Making Movie Magic More Efficient

“The Croods” is a caveman movie from DreamWorks Animation that comes out March 22. The subject may be paleolithic, but the technology approach may well be cutting edge.

“Croods” is a digital product of about 250 billion pixels, with high-definition sound that, along with the images and story, is designed to maximize emotional manipulation of the audience. It is the end point of a process involving hundreds of artists and engineers working in a closely organized system that DreamWorks has been working on for years.

Making a movie with a half-million digital files, containing things like hair waving in the wind or cliffs crumbling into dust, took several years of planning, writing and drawing. It also meant searching for efficiency in the face of escalating costs. Since 2006, DreamWorks Animation has released more than a dozen movies costing at least $130 million. “We’re hoping to reduce that expense while adding more to the experience,”says Lincoln Wallen, the chief technical officer at DreamWorks Animation. “A modern digital environment, whatever the business, has to be distributed and agile.”

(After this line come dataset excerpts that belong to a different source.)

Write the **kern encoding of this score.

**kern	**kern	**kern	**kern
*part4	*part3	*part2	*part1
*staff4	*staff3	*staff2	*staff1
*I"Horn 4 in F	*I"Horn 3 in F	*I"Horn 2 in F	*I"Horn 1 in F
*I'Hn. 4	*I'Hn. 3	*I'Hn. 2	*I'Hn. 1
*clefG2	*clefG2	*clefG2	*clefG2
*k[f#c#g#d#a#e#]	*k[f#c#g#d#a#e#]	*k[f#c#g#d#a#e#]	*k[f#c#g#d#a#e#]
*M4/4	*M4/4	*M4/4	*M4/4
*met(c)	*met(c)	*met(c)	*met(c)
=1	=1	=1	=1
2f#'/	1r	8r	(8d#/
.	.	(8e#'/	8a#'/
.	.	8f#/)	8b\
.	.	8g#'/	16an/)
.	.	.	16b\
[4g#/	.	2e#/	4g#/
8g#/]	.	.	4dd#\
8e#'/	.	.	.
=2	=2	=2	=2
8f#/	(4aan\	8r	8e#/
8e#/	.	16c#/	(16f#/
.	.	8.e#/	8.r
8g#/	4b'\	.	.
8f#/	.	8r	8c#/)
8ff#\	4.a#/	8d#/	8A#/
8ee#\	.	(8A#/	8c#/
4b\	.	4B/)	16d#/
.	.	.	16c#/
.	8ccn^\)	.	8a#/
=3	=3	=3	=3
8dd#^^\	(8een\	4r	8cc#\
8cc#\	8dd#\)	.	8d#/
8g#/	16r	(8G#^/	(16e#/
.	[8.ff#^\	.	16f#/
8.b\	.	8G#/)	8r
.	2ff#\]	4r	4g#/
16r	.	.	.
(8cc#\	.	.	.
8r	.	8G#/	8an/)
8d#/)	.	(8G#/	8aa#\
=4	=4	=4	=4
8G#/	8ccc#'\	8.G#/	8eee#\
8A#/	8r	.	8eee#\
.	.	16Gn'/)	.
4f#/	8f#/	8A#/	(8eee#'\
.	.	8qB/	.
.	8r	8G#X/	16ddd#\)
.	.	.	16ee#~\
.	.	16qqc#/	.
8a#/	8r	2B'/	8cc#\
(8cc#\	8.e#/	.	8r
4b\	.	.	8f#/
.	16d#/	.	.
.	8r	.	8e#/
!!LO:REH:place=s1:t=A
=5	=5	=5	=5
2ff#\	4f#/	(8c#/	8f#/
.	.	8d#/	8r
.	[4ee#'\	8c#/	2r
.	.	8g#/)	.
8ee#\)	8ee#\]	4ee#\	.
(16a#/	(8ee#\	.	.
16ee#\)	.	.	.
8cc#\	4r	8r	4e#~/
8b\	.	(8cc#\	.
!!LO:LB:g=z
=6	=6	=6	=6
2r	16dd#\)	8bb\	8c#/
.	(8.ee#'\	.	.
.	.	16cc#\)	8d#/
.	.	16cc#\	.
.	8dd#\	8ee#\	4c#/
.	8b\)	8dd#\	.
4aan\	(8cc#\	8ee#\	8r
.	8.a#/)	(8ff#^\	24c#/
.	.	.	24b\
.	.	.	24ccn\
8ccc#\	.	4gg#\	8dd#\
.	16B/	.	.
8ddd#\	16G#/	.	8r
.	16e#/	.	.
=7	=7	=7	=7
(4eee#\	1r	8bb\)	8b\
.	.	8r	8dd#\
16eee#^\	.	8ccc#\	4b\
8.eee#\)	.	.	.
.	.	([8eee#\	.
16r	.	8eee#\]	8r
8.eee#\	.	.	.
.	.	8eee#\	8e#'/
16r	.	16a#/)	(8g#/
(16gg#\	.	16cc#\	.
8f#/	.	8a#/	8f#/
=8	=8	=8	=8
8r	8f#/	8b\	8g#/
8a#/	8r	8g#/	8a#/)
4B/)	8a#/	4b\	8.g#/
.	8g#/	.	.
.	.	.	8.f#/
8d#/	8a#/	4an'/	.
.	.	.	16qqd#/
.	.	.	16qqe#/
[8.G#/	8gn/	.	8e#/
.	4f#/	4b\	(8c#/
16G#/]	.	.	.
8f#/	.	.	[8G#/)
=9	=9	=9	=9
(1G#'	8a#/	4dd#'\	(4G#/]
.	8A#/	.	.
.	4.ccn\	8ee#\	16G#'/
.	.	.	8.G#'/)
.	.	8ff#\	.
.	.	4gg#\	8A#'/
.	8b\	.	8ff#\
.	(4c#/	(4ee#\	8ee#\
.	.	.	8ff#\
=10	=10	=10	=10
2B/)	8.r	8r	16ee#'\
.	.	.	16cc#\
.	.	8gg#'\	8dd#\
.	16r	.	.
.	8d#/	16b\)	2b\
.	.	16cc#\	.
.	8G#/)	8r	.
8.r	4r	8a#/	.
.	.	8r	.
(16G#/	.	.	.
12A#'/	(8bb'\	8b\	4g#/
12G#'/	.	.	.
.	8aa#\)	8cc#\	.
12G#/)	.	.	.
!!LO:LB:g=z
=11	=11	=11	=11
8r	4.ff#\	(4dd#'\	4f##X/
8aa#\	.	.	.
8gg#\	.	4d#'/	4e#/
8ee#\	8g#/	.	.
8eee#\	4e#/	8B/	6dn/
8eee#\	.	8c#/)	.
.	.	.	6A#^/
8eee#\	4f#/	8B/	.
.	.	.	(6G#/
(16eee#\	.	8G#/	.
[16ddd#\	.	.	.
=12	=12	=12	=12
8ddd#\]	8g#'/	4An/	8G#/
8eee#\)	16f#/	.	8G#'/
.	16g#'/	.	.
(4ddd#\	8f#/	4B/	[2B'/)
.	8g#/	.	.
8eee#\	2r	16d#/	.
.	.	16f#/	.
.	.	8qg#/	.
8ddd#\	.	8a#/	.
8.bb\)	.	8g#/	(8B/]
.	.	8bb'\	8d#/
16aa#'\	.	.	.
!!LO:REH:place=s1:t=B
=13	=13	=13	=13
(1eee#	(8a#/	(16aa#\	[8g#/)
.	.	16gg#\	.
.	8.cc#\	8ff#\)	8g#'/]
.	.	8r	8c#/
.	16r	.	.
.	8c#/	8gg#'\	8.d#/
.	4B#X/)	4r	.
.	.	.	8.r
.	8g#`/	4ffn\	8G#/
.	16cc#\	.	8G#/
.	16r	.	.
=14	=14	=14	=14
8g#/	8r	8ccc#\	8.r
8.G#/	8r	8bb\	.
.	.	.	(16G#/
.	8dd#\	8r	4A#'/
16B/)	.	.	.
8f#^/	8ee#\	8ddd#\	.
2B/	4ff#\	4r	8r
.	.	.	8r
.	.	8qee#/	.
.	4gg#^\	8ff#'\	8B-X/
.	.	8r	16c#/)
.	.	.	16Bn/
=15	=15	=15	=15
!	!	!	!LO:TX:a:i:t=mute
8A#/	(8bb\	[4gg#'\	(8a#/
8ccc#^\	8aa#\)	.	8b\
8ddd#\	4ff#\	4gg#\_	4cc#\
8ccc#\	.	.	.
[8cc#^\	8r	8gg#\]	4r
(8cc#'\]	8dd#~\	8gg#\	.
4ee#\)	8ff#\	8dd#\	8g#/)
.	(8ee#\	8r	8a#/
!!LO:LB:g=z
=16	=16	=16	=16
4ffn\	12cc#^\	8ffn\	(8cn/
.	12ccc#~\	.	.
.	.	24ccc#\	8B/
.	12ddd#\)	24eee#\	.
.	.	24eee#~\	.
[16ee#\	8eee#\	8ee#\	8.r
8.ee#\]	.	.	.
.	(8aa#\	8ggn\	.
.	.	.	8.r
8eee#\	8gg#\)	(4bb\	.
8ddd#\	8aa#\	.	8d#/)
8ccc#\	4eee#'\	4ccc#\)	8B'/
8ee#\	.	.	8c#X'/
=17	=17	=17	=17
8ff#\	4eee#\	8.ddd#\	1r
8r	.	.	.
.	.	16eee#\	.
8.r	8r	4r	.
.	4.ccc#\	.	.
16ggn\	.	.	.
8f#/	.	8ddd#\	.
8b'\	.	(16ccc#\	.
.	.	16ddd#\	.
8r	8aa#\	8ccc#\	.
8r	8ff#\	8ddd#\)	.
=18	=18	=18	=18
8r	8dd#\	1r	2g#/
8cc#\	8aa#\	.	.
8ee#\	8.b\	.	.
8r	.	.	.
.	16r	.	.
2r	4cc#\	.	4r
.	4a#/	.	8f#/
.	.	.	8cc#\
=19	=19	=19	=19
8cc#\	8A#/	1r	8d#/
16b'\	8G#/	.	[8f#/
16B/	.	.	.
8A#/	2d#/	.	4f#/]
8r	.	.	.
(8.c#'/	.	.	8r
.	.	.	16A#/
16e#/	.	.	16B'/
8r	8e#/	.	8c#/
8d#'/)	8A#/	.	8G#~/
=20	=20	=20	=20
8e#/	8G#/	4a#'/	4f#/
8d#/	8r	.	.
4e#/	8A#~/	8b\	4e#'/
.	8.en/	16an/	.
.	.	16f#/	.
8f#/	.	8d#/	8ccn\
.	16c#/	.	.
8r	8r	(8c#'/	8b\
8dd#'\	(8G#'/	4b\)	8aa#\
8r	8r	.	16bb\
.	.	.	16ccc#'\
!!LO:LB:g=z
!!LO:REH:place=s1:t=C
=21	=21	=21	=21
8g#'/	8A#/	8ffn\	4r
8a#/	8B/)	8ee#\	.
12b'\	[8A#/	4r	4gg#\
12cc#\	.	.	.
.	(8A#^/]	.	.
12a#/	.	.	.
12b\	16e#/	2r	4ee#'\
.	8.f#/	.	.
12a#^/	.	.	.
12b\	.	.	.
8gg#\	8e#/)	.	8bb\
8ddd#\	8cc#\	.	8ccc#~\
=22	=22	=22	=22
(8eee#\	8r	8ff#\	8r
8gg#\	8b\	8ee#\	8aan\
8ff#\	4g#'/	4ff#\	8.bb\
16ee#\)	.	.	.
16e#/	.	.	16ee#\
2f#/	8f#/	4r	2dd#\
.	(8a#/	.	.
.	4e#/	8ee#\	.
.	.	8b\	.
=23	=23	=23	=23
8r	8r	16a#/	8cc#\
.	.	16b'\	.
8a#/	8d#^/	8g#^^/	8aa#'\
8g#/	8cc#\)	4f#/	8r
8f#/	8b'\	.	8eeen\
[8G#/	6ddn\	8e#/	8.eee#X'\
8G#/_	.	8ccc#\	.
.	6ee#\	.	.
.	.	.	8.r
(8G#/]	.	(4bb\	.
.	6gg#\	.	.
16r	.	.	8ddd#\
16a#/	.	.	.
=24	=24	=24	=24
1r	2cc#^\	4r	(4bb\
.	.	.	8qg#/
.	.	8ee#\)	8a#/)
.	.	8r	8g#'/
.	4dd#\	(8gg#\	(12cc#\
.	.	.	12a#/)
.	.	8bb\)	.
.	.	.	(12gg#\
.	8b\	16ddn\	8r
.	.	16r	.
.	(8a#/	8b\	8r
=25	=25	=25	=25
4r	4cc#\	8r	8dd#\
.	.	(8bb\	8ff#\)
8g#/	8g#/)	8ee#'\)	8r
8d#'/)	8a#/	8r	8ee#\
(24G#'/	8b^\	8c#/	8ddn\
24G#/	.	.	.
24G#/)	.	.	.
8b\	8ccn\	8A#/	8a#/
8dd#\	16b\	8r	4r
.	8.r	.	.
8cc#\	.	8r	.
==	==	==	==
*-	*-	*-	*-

While each film needs its own uniquely realized look, the company also keeps a digital catalog of every table, flame and character, so parts might be modified or retouched in a future film. More important savings come by rethinking how things are made. In 2009’s “Monsters Versus Aliens,” the relatively simple-looking destruction of a spaceship used 4 terabytes of data about pixels. In “Croods,” the same amount creates a far more detailed and longer destruction of a mountainside.

Instead of a straightforward pixel stash, DreamWorks hired a former quantum chemist and a former specialist in fluid dynamics to create a series of mathematical instructions about how different parts of the image should affect their neighbors once motion commences. That way the same amount of data is creating a more complex outcome.

! The company has also worked to tighten the relationships between artists trying out different angles, through custom software that changes the angle of a character with the touch of a pen. Elsewhere, Wall Street trading software has been adapted to speed communication of changes in digital files among different groups of artists. A dancer wearing a special body suit generates an image of her as a cartoon character that many artists can look at together, and figure out how a scene should be structured.

“Siloed systems are too brittle,” says Mr. Wallen. “The key is a knowledge and management of all the interrelationships.” He and others at DreamWorks are now considered proficient enough at managing these big cloud systems that Intel and Hewlett-Packard, suppliers of much of DreamWorks’ technology, have them speaking to customers in such seemingly unrelated fields as energy and finance.

Viewed as a manufacturing process, what DreamWorks is doing is also a little like the old Six Sigma idea, practiced by General Electric and others, that problems are most easily fixed when they are approached as early as possible. There is also a “just in time” digital customization plan in the works, Mr. Wallen says, to shift the final product so characters’ facial reactions mimic those of, say, a Chinese person when the movie is playing in China. In both cases, the idea is to make high-cost enchantment more efficient.